Thais were not told the truth about Queen Sirikit’s severe stroke after she collapsed in the grounds of Siriraj Hospital in July 2012 either. The statement from the palace deliberately downplayed the seriousness of her condition, as AP’s report on it shows:
Doctors have advised Thailand’s Queen Sirikit to rest after an exam showed a slight reduction in blood flow to her brain.
The Royal Palace announced Sunday that the 79-year-old queen had felt dizziness and staggered slightly while walking for exercise a day earlier. However, she remained conscious and could speak.
It said a physical examination and a magnetic resonance imaging scan showed a slight shortage of blood in the cerebellum, but no hemorrhaging.
The palace has also never explained what is wrong with Prince Dipangkorn, heir apparent to the throne.
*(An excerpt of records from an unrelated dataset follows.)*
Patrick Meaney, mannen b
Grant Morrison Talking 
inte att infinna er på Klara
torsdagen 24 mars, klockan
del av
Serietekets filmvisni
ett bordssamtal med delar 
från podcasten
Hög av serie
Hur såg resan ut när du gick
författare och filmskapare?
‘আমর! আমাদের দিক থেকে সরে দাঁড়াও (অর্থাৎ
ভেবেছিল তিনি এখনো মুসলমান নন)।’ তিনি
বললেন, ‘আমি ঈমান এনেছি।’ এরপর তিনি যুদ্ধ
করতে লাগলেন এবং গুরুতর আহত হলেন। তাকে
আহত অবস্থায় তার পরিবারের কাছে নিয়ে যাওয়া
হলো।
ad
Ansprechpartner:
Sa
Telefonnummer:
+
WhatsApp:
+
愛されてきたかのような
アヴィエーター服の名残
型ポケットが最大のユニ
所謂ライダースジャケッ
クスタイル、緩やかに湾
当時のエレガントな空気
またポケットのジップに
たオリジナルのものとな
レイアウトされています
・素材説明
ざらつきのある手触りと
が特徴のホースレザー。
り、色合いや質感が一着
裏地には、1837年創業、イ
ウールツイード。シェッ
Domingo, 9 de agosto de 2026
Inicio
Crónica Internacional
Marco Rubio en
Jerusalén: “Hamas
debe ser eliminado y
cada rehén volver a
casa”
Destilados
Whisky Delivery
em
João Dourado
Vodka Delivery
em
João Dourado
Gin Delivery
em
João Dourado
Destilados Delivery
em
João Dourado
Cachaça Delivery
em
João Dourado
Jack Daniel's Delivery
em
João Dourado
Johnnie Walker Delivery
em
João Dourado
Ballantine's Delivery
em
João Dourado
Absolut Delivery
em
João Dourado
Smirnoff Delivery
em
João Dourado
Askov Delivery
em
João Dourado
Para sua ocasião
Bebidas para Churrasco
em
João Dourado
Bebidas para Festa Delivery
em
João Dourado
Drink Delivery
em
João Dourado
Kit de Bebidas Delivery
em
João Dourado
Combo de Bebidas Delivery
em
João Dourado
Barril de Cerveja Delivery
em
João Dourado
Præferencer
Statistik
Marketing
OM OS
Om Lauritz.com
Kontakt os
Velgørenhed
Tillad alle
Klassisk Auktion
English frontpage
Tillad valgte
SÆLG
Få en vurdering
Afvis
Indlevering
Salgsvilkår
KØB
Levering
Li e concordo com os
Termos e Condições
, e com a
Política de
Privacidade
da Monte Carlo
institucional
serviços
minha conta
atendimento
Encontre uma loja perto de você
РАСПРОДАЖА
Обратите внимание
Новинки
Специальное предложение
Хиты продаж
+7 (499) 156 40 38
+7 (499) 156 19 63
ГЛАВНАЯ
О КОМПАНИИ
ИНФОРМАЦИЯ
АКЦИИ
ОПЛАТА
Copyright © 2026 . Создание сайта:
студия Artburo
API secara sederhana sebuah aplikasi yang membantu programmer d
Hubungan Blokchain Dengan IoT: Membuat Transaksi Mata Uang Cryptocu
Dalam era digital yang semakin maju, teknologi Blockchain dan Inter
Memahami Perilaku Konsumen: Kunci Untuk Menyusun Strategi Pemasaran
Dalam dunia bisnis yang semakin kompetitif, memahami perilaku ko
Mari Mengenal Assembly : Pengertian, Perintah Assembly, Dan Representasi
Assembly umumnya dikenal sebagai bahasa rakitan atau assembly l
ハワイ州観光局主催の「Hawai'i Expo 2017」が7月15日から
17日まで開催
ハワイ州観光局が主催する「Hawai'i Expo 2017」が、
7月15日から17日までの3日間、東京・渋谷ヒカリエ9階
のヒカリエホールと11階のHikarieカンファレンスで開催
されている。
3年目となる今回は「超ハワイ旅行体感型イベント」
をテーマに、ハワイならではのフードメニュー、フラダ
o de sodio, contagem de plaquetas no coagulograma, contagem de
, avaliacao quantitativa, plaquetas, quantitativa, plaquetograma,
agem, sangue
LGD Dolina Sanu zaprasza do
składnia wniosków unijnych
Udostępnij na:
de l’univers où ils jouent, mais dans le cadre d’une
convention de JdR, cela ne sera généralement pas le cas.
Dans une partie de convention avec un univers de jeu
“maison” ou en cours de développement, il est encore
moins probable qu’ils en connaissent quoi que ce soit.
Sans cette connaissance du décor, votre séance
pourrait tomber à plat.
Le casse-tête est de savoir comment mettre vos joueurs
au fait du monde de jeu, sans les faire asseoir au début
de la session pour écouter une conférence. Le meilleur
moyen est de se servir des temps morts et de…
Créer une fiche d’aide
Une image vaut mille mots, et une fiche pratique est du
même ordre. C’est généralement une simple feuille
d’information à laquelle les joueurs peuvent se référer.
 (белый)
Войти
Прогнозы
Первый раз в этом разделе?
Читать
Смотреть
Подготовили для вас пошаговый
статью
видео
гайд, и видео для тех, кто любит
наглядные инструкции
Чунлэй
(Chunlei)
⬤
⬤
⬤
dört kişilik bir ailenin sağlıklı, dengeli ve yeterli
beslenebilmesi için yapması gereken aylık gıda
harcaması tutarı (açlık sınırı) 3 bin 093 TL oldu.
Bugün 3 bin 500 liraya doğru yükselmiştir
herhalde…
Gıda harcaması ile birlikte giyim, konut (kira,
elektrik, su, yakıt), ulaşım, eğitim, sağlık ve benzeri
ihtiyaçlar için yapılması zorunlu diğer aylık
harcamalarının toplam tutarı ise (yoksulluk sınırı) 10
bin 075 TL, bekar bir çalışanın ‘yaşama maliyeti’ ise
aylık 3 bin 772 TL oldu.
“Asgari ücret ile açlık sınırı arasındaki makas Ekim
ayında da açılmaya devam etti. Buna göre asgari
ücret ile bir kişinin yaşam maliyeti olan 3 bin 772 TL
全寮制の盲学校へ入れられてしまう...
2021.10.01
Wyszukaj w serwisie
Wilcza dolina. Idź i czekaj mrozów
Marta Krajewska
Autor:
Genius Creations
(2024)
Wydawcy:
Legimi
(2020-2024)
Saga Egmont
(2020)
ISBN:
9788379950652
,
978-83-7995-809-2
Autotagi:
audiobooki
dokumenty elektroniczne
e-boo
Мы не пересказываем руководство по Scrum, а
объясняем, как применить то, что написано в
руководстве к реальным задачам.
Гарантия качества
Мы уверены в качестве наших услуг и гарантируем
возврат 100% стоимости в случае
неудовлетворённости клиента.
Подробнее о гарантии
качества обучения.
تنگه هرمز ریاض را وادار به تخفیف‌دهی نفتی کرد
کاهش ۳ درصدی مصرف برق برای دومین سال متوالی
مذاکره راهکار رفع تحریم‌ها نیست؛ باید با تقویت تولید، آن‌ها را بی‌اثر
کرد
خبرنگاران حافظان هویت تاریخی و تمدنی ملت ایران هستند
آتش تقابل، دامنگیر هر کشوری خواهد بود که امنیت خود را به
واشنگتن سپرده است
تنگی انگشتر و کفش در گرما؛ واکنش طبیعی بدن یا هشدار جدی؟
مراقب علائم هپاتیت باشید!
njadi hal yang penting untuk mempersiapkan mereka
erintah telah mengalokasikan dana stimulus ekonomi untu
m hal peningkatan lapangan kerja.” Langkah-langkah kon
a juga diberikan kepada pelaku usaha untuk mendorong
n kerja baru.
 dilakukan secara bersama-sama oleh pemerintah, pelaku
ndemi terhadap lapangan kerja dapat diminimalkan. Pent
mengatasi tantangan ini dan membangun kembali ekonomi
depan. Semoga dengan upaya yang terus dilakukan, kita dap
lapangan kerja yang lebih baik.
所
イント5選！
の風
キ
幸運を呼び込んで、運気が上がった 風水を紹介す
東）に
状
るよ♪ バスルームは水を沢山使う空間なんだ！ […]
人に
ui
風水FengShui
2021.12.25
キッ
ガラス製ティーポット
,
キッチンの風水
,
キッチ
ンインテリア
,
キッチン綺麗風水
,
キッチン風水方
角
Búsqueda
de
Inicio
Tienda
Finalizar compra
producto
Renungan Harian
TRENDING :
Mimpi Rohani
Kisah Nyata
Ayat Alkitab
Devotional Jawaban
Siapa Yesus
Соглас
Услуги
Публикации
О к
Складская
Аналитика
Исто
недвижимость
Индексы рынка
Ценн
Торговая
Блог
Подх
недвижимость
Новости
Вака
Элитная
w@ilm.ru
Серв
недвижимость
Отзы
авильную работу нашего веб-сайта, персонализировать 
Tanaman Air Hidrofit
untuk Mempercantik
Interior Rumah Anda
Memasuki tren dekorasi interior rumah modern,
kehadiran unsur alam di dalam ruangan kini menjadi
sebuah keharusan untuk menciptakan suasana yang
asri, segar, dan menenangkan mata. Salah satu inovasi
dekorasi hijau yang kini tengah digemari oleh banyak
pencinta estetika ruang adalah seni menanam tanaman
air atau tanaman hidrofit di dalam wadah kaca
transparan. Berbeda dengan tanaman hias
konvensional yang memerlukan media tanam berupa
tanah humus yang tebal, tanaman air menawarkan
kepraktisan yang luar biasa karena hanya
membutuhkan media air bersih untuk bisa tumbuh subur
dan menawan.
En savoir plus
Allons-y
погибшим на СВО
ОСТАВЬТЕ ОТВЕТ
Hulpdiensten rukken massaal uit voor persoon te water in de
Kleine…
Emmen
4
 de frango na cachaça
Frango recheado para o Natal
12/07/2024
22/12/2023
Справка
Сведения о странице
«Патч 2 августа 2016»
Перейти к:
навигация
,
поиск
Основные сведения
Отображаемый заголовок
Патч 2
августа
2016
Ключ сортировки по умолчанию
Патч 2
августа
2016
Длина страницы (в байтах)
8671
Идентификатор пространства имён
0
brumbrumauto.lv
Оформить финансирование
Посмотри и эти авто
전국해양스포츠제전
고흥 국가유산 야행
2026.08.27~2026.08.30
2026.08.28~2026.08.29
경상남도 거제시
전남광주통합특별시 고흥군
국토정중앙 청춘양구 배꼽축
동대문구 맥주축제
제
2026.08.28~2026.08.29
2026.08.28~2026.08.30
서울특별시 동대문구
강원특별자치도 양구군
So it’s clear that whatever the seriousness of Vajiralongkorn’s current condition, we can’t expect honest information from the Royal Household Bureau. If they start releasing statements confirming that he is ill, that will be a sign that his condition is very serious, much more severe than the palace is officially reporting. The absence of any statement, and bland comments from palace officials to royalist reporters claiming he is “fine”, don’t give us any useful information at all.
The fact that official royal statements can’t be trusted to tell the truth — and indeed, almost never come even close to telling the truth — means rumours and gossip thrive. Some of the rumours may be deliberately spread by enemies of Vajiralongkorn, and indeed it would not be the first time this has happened. In 2007, very senior establishment sources spread a rumour that Vajiralongkorn had died of AIDS, around the same time that an infamous video was leaked of the 2001 birthday party of his third wife Srirasmi, during a period of intense palace infighting. It’s possible that something similar is happening again, and that the seriousness of Vajiralongkorn’s health condition is being exaggerated.
The job of journalists like me is to try to separate fact from rumour, and it’s a really difficult task. So far, all I can say with confidence at this stage is that the king has had a fairly serious health scare, but we don’t yet know how severe it was, or if it is still ongoing. I’ll continue to seek information and post updates on whatever I can find out.
Meanwhile, for anyone interested, earlier this year I posted an analysis of royal succession dynamics after Vajiralongkorn’s death.
As Somsak said on social media today, one way the Royal Household Bureau has dispelled health speculation in the past is by sharing footage and photographs of the monarch walking around and looking healthy:
However, given the known dishonesty of the palace, and the ease with which footage can be faked, or old pictures recycled, it may be difficult for the Royal Household Bureau to end rumours about Vajiralongkorn’s health unless they can show him clearly looking fit and well at an event that we know just happened (if they showed him playing volleyball or basketball at a public event that would be particularly effective). Until then, we just have to try our best to decode what little evidence we have, and wait and see how the situation develops.
Thais deserve to know the truth, but unfortunately the palace has no interest in telling them.